Objectives: The pulmonary valve (PV) annulus is routinely measured angiographically in PV stenosis prior to balloon dilation. We sought to establish whether this radiation exposure is justified, or whether echocardiographic measurements prior to the procedure are sufficient to guide balloon selection.
Background: Previous studies have found a strong correlation between echocardiographic and angiographic measurements of the PV annulus. However, error of measurement and its implication for procedural practice has not been explored.
Methods: A total of 90 procedures in 84 patients were analyzed, at a median age 7.6 months (range 1 day to 14.2 years). The contemporaneous echocardiographic and angiographic measurements were recorded, and the original echocardiograms were re-measured in the 72 available cases by two independent reviewers.
Results: There was a good correlation between the two measurement methods (R-2=0.87). However, the echocardiographic PV measurements were smaller on average, with a significant variation in that discrepancy (mean ratio 0.941 (+/- 0.16)). There was no significant reduction in error if extreme measurements (PV annulus z-score <-3) were excluded (P=0.09), or if the reviewed echocardiographic measurements were used (P=0.58).

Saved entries
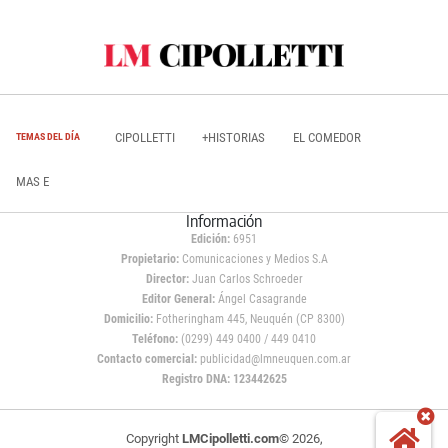
CIPOLLETTI
+HISTORIAS
EL COMEDOR
TEMAS DEL DÍA
MAS E
Información
Edición:
6951
Propietario:
Comunicaciones y Medios S.A
Director:
Juan Carlos Schroeder
Editor General:
Ángel Casagrande
Domicilio:
Fotheringham 445, Neuquén (CP 8300)
Teléfono:
(0299) 449 0400 / 449 0410
Contacto comercial:
publicidad@lmneuquen.com.ar
Registro DNA: 123442625
Copyright
LMCipolletti.com
© 2026,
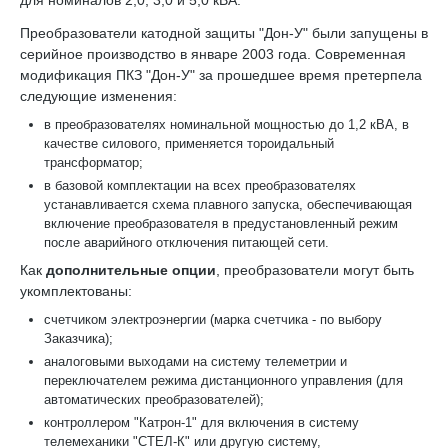
Преобразователи катодной защиты "Дон-У" были запущены в
серийное производство в январе 2003 года. Современная
модификация ПКЗ "Дон-У" за прошедшее время претерпела
следующие изменения:
в преобразователях номинальной мощностью до 1,2 кВА, в
качестве силового, применяется тороидальный
трансформатор;
в базовой комплектации на всех преобразователях
устанавливается схема плавного запуска, обеспечивающая
включение преобразователя в предустановленный режим
после аварийного отключения питающей сети.
Как
дополнительные опции
, преобразователи могут быть
укомплектованы:
счетчиком электроэнергии (марка счетчика - по выбору
Заказчика);
аналоговыми выходами на систему телеметрии и
переключателем режима дистанционного управления (для
автоматических преобразователей);
контроллером "Катрон-1" для включения в систему
телемеханики "СТЕЛ-К" или другую систему,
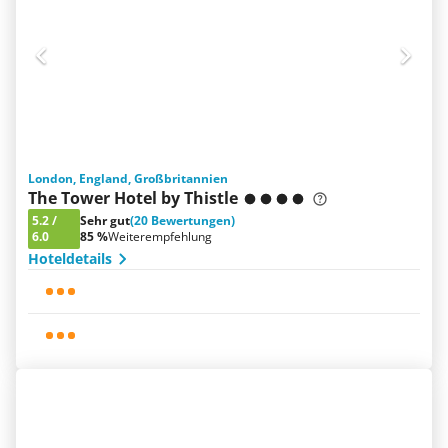
London, England, Großbritannien
The Tower Hotel by Thistle
5.2
/
Sehr gut
(20 Bewertungen)
6.0
85 %
Weiterempfehlung
Hoteldetails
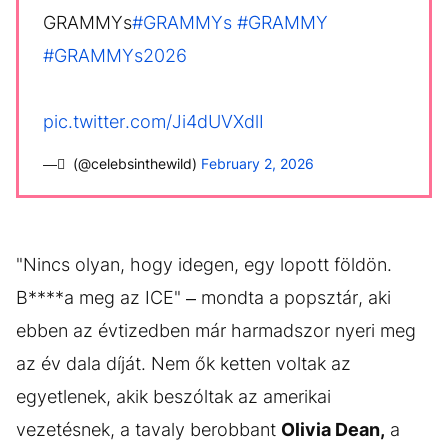
GRAMMYs
#GRAMMYs
#GRAMMY
#GRAMMYs2026
pic.twitter.com/Ji4dUVXdlI
— ً (@celebsinthewild)
February 2, 2026
"Nincs olyan, hogy idegen, egy lopott földön.
B****a meg az ICE" – mondta a popsztár, aki
ebben az évtizedben már harmadszor nyeri meg
az év dala díját. Nem ők ketten voltak az
egyetlenek, akik beszóltak az amerikai
vezetésnek, a tavaly berobbant
Olivia Dean,
a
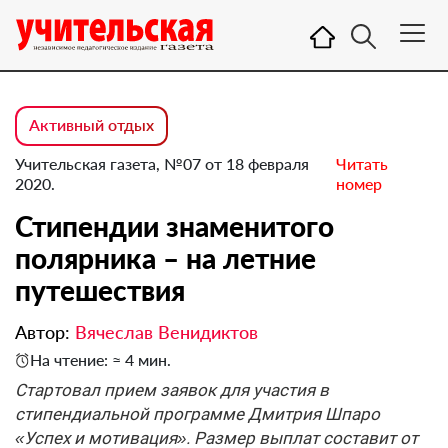
Активный отдых
Учительская газета, №07 от 18 февраля
Читать
2020.
номер
Стипендии знаменитого
полярника – на летние
путешествия
Автор:
Вячеслав Венидиктов
На чтение: ≈ 4 мин.
Стартовал прием заявок для участия в
стипендиальной программе Дмитрия Шпаро
«Успех и мотивация». Размер выплат составит от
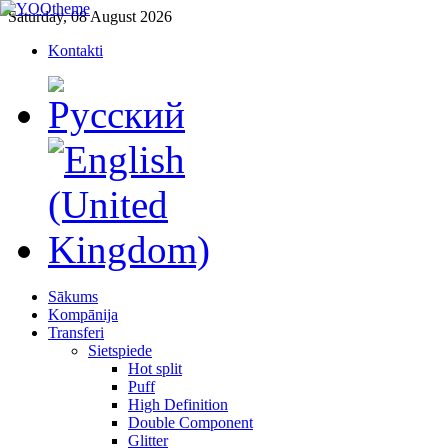
Saturday, 08 August 2026
Kontakti
Sākums
Kompānija
Transferi
Sietspiede
Hot split
Puff
High Definition
Double Component
Glitter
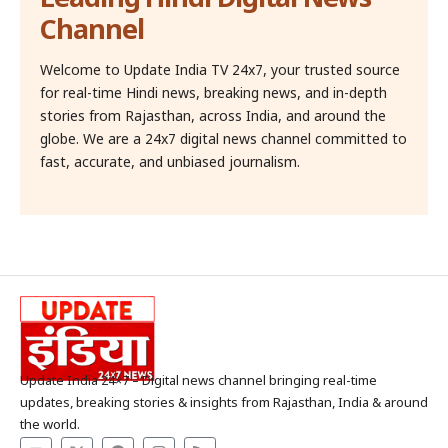
Channel
Welcome to Update India TV 24x7, your trusted source
for real-time Hindi news, breaking news, and in-depth
stories from Rajasthan, across India, and around the
globe. We are a 24x7 digital news channel committed to
fast, accurate, and unbiased journalism.
Update India 24×7 – Digital news channel bringing real-time
updates, breaking stories & insights from Rajasthan, India & around
the world.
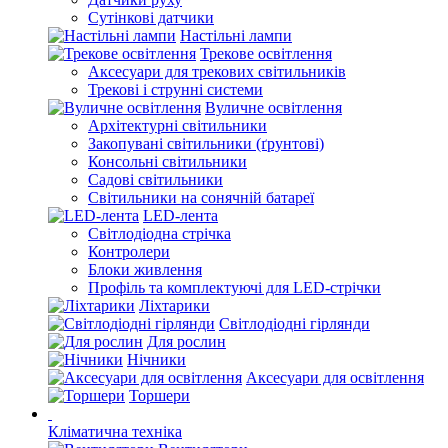
Сутінкові датчики
Настільні лампи
Трекове освітлення
Аксесуари для трекових світильників
Трекові і струнні системи
Вуличне освітлення
Архітектурні світильники
Закопувані світильники (ґрунтові)
Консольні світильники
Садові світильники
Світильники на сонячній батареї
LED-лента
Світлодіодна стрічка
Контролери
Блоки живлення
Профіль та комплектуючі для LED-стрічки
Ліхтарики
Світлодіодні гірлянди
Для рослин
Нічники
Аксесуари для освітлення
Торшери
Кліматична техніка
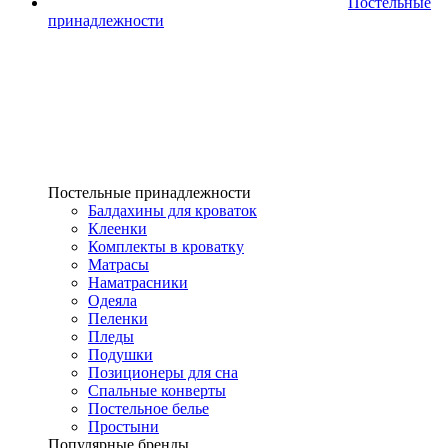
Постельные
принадлежности
Постельные принадлежности
Балдахины для кроваток
Клеенки
Комплекты в кроватку
Матрасы
Наматрасники
Одеяла
Пеленки
Пледы
Подушки
Позиционеры для сна
Спальные конверты
Постельное белье
Простыни
Популярные бренды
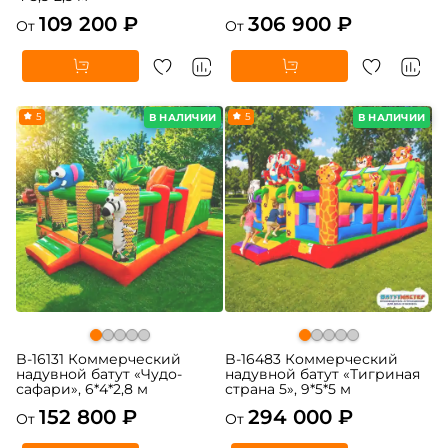
109 200 ₽
306 900 ₽
От
От
5
5
В НАЛИЧИИ
В НАЛИЧИИ
B-16131 Коммерческий
B-16483 Коммерческий
надувной батут «Чудо-
надувной батут «Тигриная
сафари», 6*4*2,8 м
страна 5», 9*5*5 м
152 800 ₽
294 000 ₽
От
От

*TASK REQUIREMENTS*: Reproduce the full abstract on measuring the pulmonary valve annulus word for word.

*PROBLEM SOLUTION*:
Objectives: The pulmonary valve (PV) annulus is routinely measured angiographically in PV stenosis prior to balloon dilation. We sought to establish whether this radiation exposure is justified, or whether echocardiographic measurements prior to the procedure are sufficient to guide balloon selection.
Background: Previous studies have found a strong correlation between echocardiographic and angiographic measurements of the PV annulus. However, error of measurement and its implication for procedural practice has not been explored.
Methods: A total of 90 procedures in 84 patients were analyzed, at a median age 7.6 months (range 1 day to 14.2 years). The contemporaneous echocardiographic and angiographic measurements were recorded, and the original echocardiograms were re-measured in the 72 available cases by two independent reviewers.
Results: There was a good correlation between the two measurement methods (R-2=0.87). However, the echocardiographic PV measurements were smaller on average, with a significant variation in that discrepancy (mean ratio 0.941 (+/- 0.16)). There was no significant reduction in error if extreme measurements (PV annulus z-score <-3) were excluded (P=0.09), or if the reviewed echocardiographic measurements were used (P=0.58).